Le 6 novembre 1933, lors d’une assemblée spéciale des manufacturiers de Drummondville, le premier échevin sollicite la participation de toutes les industries afin d’aider la municipalité à secourir les familles nécessiteuses. La Ville prépare alors une liste de ces ménages, en plus d’émettre des certificats de citoyenneté aux Drummondvillois, et demande aux chefs d’entreprise de prioriser la main-d’œuvre locale s’ils doivent recruter de nouveaux effectifs.

Alors que tout le monde avait l’impression que l’entièreté du conseil municipal serait réélue sans contestation en vue des élections du 1er février 1934, le conseiller Joseph-Henri Tétreau dépose son bulletin de candidature, tout juste avant la limite, afin de faire la lutte à Moisan. Le maire sortant n’étant pas encore parfaitement rétabli d’une grave pneumonie, qui l’a retenu à l’Hôpital général de Montréal pendant plusieurs semaines, ce dernier refuse de faire campagne et s’en remet à la décision de l’électorat. Son bilan enviable le porte à nouveau au pouvoir, par une large majorité de 424 voix sur Tétreau.

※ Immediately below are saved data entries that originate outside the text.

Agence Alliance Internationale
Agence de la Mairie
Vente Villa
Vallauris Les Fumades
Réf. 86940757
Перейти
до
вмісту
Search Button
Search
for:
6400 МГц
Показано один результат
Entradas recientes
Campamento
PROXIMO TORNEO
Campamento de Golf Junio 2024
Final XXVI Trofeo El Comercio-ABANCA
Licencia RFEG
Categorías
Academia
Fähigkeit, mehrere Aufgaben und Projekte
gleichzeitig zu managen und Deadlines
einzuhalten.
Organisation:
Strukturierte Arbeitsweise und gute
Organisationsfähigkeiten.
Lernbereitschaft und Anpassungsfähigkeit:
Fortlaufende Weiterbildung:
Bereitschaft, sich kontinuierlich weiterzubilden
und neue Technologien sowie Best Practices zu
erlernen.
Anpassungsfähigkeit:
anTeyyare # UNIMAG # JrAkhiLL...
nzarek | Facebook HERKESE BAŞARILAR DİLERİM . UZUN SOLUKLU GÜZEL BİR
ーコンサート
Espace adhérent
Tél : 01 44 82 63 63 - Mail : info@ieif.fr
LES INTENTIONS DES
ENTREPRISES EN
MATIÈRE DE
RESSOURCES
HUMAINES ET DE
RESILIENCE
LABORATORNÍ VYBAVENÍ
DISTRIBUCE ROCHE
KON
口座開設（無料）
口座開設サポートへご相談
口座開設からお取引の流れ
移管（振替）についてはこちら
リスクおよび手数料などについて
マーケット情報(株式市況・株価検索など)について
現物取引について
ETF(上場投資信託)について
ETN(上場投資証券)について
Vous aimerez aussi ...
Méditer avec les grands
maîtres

Le 13 janvier 1936, le conseil municipal tient une grande assemblée publique à la Salle Royale afin de faire le bilan de son dernier mandat. Après 31 années de service, Walter-Alexandre Moisan annonce qu’il quittera les affaires municipales, au terme de son mandat, pour des raisons de santé. Le maire en profite toutefois pour faire le survol de ses 12 ans à la tête de la municipalité. Nul doute que cette rétrospective est spectaculaire puisque tous les indicateurs soulevés ont plus que doublé : population, biens fonciers, actifs financiers, revenus, etc. Profitant de sa retraite, le notaire Moisan décède subitement à Rochester, dans l’état de New York, le 31 mai 1945, alors qu’il y était en visite depuis quelques jours.

Gabriel Cormier

Visuel : Walter-Alexandre Moisan, 1920.

Source : SHD, Collection régionale; IC-8.1a95.